In line with published data, our study underscores the importance of early diagnosis and timely intervention. As much as the choice of surgical procedure is dependent on size or type of perforation and extent of inflammation, the main aim of the procedure should be to close the defect and divert gastric content away from the duodenum. Pylorus should be excluded from gastrojejunostomy diversion to inhibit the activation of pancreatic enzymes (14). External drainage of the bile, where possible, will also hasten to heal. In our cases, the patients received definitive intervention for the underlying pathology that necessitated ERCP by choledochotomy and gallstone extraction followed by T-tube placement. External drainage of bile was therefore provided by T-tube. In delayed cases with extensive intraabdominal infection and cases of periampullary malignancy, pyloric exclusion, together with duodenostomy and/or gastrojejunostomy, was carried out. One patient with resectable periampullary tumor underwent a Whipple procedure.

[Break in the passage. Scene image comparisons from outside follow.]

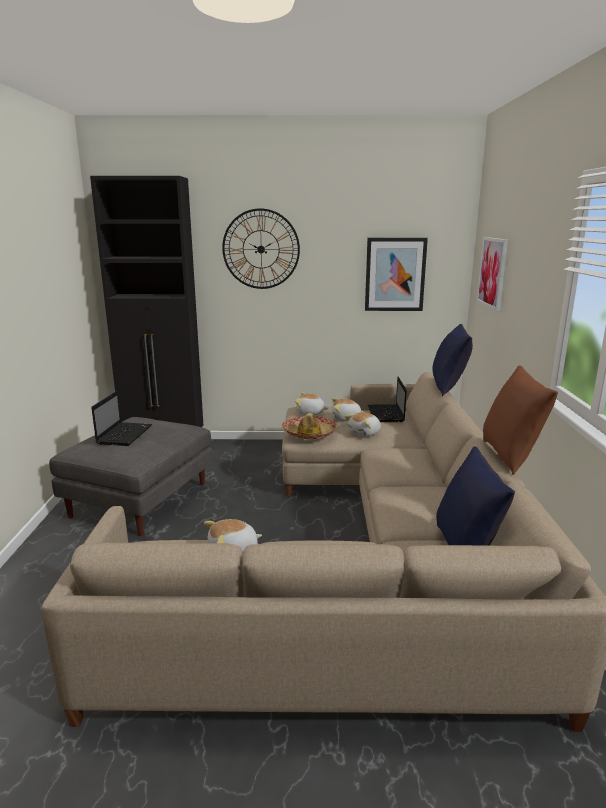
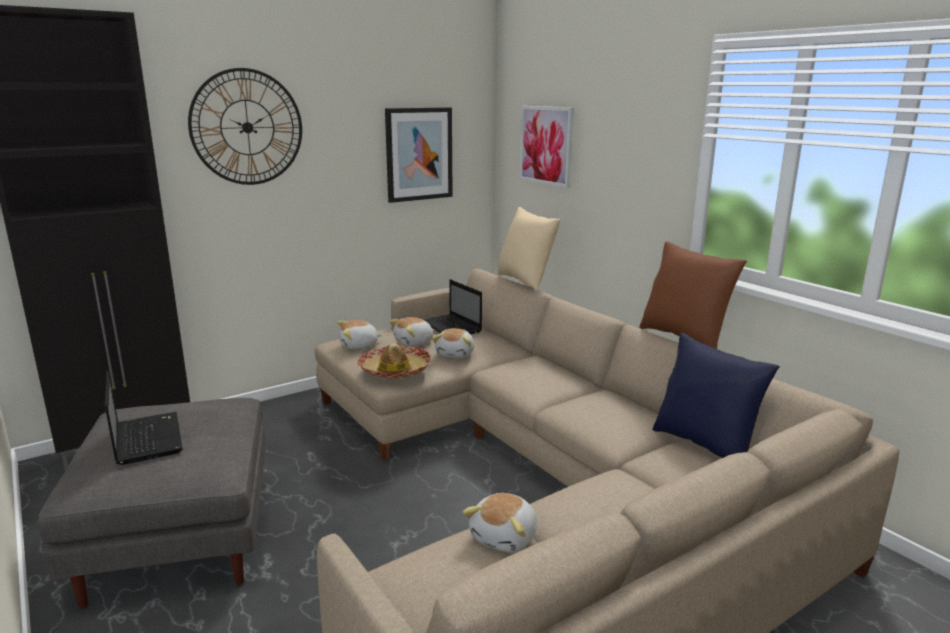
camera: 35 degrees left, 0 degrees up
(449, 387) = (525, 281): blue pillow -> beige pillow

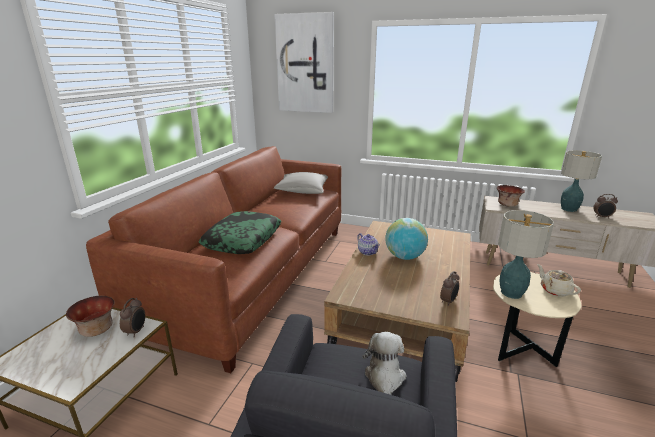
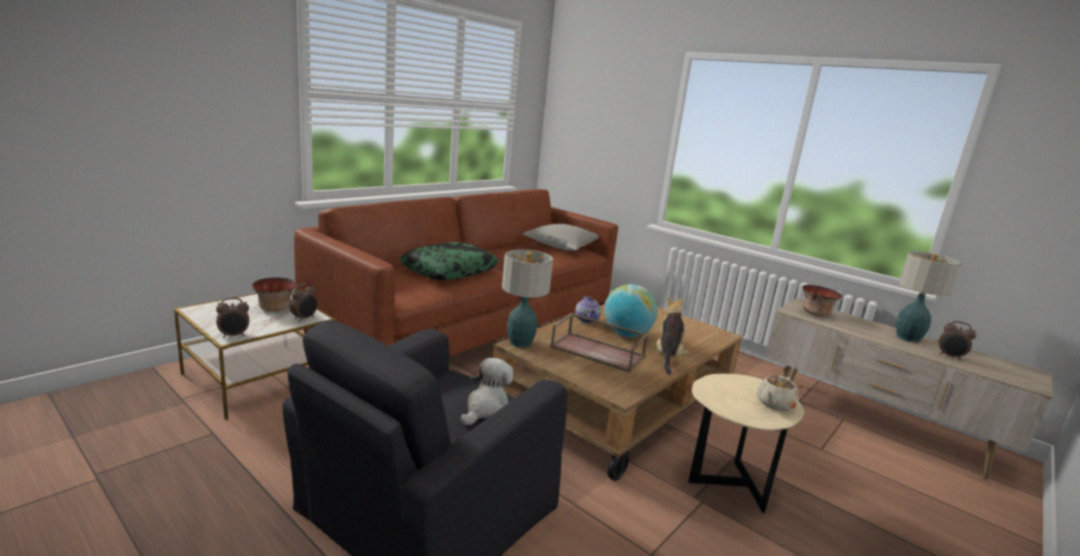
camera: 20 degrees right, 5 degrees down
(305, 64) = (604, 98): picture -> none
(402, 280) = (598, 351): none -> brown tray
(448, 269) = (668, 357): none -> plush toy
(448, 301) = (632, 381): alarm clock -> alarm clock (234, 335)
(511, 292) = (711, 390): table lamp -> table lamp (520, 342)
(554, 290) = (774, 404): beige teapot -> beige teapot turned 135 degrees counterclockwise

Although postoperative mortality due to ERCP-related perforations varies depending on the patient’s age, comorbidities, and timing of surgery, this rate is reported as 9-30% (15,16). Mortality is higher in elderly patients and cases of delayed surgical intervention. In our study, mortality was found to be 36.8%, which is higher than reported rates. This can be attributed to delayed intervention in the three referred cases and advanced age together with comorbidities in the others. Six patients had no postoperative complications. Six patients with complications such as surgical site infections, intraabdominal abscess, and sepsis responded well to medical therapy. These patients were discharged from the hospital on postoperative Day 23 on average. There is no consensus on the surgical procedure of choice for patients with ERCP related perforations. Perforation site, the timing of intervention, and the presence of intraabdominal infection should be considered in decision-making. All studies published on this topic are retrospective in nature and include a limited set of patients. Our study is no exception to this limitation as it is also retrospective and contains a limited number of patients.

Because early diagnosis and intervention reduce mortality and morbidity, patients should be closely monitored after the ERCP procedure. More importantly, difficult ERCP procedure cases, patients with malignancy-related indications for the procedure, and those with suspect clinical course after the ERCP should be monitored for perforation.

Conclusion

In summary, duodenal perforation is an ERCP-related complication that carries high mortality and morbidity risks, even in experienced tertiary centers. Careful scrutiny of clinical and radiological findings is very important in choosing the appropriate surgical intervention.